WE all thought that the globally embarrassing Program of International Student Assessment (PISA) and Trends in International Mathematics and Science Study evaluations on the math, science, and reading and comprehension skills of our 10- and 15-year-olds, plus the World Bank's findings on our learning poverty level, would be the last of the international indictments of our mediocre educational system. The thinking was that this trifecta of bad news was enough, especially for a nation that was once a leading light in Asia's educational sphere. We fervently hoped that after this trifecta, no further indictment, no follow-through report, would come.
Then came another downer. PISA — the same one that reported that our 15-year-olds have been consistently among the global laggards in math, science and reading skills — has conducted another global test, this time on the creative thinking skills of our 15-year-olds. The results, which covered 64 countries, were beyond depressing.
Our 15-year-old junior high school students had a mean score of 14.2, so low that we were lumped in the bottom 4 with Albania, Uzbekistan and Morocco. No East or Southeast Asian country was on the list of dead-enders. Expectedly, our Southeast Asian peer Singapore scored the highest with a mean score of 41, beating the wealthiest Western economies. Imagine we are with Albania, which barely survived as a nation under the 40-year Stalinist rule of Enver Hoxha.
On the day the newspapers carried the story of that new epic fail on the part of the country's educational system, Vice President Sara Duterte, whose educational priorities had not been geared to encourage creative thinking among the young, resigned as secretary of the Department of Education. It was a collective relief to Filipinos who believed that education should be about Mao Xedong's "Let a hundred flowers bloom," plus imparting to children the value of creative thinking instead of Duterte's limited agenda. The vice president — and this was the consensus of education experts — was ill-suited for the education portfolio in the context of a world ruled by the knowledge economy. She is a national leader who viewed the complex, multidimensional and deeply rooted problems of our bankrupt educational system through her Davao City lens.
You probably want to ask this question: Is public education — if upgraded from its current state of utter mediocrity — adequate and capable enough to produce the best and the brightest for the knowledge economy? Yes, and that is true universally. The living proof of this is the man who founded the company that is now the world's biggest in terms of market capitalization: Nvidia's Jensen Huang.
A recent story in the New York Times had this brief, catchy lead: "Move over Microsoft and Apple. The stock market has a new king." That new "king" — the world's biggest public company with a market capitalization of $3.34 trillion — is Nvidia.

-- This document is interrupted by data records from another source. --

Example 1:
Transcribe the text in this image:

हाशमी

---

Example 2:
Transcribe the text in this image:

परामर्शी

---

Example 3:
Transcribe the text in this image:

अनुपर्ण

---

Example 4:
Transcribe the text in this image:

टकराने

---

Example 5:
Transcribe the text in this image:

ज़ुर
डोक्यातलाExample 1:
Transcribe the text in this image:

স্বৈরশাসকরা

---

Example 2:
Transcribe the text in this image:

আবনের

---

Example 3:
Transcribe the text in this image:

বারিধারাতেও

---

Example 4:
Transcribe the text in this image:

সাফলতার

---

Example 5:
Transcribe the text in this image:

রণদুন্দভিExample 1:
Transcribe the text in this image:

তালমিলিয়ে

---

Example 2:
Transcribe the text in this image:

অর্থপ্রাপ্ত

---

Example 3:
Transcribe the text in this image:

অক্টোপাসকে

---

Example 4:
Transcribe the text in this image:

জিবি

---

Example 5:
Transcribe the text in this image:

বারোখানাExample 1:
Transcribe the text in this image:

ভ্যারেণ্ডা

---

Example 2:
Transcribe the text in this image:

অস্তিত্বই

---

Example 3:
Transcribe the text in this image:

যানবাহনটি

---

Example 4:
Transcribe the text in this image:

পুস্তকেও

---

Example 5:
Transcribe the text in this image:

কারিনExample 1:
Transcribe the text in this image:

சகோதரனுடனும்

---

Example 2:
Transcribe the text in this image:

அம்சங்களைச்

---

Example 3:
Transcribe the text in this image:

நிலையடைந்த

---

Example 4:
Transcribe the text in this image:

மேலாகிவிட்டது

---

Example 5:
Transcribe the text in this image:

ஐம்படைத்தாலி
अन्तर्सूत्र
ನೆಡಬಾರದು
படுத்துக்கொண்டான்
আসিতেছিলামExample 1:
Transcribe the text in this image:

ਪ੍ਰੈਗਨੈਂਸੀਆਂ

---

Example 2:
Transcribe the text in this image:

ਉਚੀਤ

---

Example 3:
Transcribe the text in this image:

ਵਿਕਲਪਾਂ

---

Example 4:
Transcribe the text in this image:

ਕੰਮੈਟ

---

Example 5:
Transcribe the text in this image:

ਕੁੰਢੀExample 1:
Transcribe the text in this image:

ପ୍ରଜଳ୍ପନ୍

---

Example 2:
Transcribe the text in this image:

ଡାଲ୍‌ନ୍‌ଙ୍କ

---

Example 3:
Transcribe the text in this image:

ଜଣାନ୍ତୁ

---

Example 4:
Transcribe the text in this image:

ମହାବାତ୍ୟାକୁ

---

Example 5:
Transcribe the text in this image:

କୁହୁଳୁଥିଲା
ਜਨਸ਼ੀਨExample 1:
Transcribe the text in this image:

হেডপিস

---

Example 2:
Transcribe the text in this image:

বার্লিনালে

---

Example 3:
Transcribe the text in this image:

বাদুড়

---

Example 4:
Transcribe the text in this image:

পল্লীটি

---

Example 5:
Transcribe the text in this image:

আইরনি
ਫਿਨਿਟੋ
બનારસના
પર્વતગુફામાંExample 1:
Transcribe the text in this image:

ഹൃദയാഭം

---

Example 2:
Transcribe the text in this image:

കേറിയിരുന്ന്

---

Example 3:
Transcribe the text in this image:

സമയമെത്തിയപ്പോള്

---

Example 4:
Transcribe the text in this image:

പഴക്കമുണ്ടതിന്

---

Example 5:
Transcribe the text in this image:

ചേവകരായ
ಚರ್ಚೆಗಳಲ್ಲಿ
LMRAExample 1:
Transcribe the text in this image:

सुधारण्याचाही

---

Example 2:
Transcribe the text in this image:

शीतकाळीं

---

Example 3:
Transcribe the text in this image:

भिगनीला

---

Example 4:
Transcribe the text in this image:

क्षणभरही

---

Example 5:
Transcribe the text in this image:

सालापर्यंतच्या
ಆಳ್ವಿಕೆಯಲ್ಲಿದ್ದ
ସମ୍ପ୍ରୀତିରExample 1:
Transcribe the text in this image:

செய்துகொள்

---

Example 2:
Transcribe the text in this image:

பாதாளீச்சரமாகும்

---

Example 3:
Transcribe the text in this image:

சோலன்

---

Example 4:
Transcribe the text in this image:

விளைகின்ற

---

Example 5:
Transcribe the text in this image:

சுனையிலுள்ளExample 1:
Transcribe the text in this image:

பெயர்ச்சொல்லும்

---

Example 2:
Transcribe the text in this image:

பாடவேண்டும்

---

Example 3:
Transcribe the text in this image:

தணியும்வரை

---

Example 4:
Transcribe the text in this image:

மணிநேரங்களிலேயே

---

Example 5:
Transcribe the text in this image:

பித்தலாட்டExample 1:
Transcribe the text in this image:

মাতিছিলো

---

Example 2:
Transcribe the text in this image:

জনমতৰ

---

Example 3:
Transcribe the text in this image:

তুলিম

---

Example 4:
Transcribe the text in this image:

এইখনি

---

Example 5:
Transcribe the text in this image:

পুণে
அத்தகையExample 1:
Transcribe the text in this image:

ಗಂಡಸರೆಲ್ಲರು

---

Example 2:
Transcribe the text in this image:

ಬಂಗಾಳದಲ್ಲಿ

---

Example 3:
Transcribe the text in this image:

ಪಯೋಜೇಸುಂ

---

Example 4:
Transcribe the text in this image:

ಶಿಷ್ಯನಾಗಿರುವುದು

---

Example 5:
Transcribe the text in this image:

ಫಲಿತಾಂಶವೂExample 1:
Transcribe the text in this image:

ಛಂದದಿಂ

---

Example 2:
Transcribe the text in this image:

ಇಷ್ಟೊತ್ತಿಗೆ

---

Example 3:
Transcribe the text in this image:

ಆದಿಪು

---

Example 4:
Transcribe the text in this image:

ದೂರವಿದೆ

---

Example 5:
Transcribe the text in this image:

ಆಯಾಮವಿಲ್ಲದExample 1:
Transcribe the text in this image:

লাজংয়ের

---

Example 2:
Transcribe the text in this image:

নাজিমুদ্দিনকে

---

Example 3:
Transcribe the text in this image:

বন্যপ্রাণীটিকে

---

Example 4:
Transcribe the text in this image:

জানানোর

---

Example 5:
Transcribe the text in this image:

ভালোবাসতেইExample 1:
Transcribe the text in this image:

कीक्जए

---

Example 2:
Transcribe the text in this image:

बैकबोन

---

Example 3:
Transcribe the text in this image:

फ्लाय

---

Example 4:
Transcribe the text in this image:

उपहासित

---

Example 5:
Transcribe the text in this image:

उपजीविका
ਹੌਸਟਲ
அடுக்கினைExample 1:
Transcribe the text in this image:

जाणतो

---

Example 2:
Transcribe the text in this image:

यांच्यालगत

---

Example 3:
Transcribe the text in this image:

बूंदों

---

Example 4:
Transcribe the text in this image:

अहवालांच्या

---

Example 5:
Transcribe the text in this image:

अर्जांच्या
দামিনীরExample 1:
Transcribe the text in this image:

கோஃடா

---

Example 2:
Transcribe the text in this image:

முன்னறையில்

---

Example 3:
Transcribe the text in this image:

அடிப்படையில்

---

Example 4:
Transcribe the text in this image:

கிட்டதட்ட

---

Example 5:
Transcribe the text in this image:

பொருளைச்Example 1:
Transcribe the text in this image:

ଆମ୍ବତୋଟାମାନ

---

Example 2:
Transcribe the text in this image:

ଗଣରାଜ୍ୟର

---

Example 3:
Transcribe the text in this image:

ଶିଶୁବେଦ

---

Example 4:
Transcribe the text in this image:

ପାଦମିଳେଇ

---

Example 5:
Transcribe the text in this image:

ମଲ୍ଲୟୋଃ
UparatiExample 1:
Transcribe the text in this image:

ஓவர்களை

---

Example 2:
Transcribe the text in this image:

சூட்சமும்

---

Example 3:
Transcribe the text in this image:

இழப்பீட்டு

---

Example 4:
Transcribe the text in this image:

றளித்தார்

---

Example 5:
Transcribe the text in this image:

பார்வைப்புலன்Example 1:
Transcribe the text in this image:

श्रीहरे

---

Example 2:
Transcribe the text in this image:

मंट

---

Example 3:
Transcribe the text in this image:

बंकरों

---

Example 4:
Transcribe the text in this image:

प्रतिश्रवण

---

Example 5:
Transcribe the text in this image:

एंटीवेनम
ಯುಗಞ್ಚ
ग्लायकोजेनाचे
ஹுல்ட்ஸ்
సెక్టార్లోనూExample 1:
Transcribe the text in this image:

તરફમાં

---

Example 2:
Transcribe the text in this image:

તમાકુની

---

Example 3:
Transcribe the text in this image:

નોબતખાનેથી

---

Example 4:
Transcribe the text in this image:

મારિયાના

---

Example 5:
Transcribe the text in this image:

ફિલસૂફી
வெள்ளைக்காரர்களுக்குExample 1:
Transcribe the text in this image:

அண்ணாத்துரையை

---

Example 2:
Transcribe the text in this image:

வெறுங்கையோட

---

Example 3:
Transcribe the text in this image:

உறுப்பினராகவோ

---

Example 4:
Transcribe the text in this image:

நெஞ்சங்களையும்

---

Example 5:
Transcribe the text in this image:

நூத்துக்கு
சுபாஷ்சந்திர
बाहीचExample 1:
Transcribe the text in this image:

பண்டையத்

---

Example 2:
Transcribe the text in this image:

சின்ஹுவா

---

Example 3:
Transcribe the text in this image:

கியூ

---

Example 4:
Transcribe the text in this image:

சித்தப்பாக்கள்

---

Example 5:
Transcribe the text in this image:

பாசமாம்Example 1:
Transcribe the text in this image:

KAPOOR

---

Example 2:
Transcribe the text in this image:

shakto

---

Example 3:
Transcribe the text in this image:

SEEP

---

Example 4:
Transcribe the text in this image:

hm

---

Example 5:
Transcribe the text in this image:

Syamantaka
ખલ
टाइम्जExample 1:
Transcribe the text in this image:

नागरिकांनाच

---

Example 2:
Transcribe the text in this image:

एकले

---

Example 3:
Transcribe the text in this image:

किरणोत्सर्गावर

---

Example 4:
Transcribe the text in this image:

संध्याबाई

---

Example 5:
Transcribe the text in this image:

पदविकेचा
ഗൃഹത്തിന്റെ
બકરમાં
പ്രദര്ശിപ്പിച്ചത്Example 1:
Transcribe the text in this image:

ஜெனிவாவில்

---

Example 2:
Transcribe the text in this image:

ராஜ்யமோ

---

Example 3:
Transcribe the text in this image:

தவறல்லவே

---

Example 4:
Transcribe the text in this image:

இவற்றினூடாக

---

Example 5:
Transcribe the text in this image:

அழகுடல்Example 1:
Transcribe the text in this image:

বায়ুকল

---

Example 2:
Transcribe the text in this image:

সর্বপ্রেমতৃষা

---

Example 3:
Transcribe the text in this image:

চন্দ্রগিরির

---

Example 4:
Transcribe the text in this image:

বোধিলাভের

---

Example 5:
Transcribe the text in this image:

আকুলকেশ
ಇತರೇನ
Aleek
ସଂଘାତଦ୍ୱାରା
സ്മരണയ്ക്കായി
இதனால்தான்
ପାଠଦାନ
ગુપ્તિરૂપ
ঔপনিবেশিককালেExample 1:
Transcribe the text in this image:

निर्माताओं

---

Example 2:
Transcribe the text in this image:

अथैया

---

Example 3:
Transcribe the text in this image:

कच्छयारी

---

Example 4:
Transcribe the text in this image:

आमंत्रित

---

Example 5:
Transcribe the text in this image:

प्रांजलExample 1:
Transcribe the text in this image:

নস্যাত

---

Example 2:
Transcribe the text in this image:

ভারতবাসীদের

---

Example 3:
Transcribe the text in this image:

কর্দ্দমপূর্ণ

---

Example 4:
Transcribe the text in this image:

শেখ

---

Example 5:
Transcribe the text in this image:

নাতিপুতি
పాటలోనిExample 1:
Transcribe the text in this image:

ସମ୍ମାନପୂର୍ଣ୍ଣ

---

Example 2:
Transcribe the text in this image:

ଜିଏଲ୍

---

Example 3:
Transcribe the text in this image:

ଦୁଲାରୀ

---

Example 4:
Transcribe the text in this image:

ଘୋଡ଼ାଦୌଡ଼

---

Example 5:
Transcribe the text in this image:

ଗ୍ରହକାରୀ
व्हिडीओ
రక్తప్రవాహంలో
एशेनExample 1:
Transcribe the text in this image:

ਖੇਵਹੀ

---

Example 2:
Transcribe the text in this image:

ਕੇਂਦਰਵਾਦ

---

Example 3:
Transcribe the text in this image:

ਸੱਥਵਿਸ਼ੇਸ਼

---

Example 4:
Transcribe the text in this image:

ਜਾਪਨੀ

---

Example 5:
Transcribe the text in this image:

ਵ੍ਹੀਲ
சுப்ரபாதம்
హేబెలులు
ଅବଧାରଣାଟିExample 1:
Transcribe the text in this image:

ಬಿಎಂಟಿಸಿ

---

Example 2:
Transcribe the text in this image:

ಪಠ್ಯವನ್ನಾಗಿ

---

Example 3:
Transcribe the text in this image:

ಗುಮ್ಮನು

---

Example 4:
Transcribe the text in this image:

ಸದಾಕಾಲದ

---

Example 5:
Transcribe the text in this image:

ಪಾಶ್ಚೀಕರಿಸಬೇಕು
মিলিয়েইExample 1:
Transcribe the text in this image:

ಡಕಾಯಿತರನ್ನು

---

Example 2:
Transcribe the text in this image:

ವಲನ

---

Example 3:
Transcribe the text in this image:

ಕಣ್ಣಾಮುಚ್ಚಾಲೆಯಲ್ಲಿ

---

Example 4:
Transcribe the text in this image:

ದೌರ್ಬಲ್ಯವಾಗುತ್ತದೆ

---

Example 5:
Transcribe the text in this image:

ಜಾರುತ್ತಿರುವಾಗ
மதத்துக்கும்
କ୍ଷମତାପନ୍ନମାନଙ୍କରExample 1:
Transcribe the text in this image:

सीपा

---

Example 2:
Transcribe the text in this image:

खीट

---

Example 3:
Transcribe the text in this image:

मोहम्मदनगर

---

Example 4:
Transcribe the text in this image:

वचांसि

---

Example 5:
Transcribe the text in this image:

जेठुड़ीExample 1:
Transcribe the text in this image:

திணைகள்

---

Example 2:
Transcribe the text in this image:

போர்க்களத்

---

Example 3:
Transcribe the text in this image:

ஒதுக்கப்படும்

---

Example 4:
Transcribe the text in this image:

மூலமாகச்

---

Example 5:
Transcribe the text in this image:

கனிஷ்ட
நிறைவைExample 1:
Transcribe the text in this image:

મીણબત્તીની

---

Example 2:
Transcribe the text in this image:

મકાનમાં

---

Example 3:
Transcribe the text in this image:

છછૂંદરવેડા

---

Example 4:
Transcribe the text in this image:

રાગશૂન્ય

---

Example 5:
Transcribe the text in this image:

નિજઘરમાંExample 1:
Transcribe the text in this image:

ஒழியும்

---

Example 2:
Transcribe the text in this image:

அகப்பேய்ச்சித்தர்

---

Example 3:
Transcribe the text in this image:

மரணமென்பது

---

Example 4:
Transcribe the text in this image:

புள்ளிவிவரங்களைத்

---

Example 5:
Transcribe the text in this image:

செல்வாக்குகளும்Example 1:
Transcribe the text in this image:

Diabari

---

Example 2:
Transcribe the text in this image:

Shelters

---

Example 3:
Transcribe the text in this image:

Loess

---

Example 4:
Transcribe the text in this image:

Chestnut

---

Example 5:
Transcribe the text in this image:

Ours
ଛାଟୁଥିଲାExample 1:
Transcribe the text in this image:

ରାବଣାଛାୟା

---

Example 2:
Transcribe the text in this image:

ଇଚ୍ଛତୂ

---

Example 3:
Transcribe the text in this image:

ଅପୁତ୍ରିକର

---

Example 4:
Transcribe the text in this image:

Huang trained in electrical engineering not in the usual universities attended by the tech pioneers and the current tech lords — the Massachusetts Institute of Technology, Stanford, Harvard and the like — but in the comparatively lesser-known Oregon State University. Huang's obscure public school drilled into him the importance of thinking out of the box, thinking creatively and always being ahead of the curve. Thus, Nvidia, the California-based chipmaking company he founded when Intel ruled the industry, veered away from that market leader's core businesses. Nvidia ventured into making specialized chips, the graphics processing units (GPUs) used by gamers, the path not taken. It was a profitable company but out of the radar of major stockpickers.
That is, until artificial intelligence (AI) arrived, upending how technology works. AI required specialized chips, the GPUs that form the core business of Nvidia. And no company rode the wave and surge of the AI boom better than Nvidia, which now supplies 80 percent of the specialized chips powering AI.
The AI boom ushered in a new chapter in the story of the United States stock market. Nvidia has not just toppled Microsoft and Apple from their traditional roles as market leaders. Nvidia, thanks to Jensen Huang's foresight and creative thinking, engineered the fastest rise in the history of American bourses.
The exit of Duterte from President Ferdinand Marcos Jr.'s Cabinet may have nothing to do with the fresh body blows to our mediocre educational system, but the timing is providential. The Marcos administration is now free to appoint a new education secretary with two attributes: the brightest educational theoretician in the country and the best and most pragmatic implementor of brilliant educational policies.
The next education secretary should be given this marching order: train our own version of Jensen Huang and many more like him. Transform our mediocre, globally embarrassing educational system into the spawning ground of the most creative minds for the knowledge economy.
Reform and upgrade everything from the ground up, from elementary to tertiary education. Our radically transformed educational system may not only produce the Filipino version of Jensen Huang but also two women who have been in the news recently: Claudia Sheinbaum, Mexico's new president who was once part of a climate panel that won a Nobel Prize, and Marlene Engelhorn, the Austrian heir of the BASF fortune, who is teaching the world some great lessons on nobility and selflessness.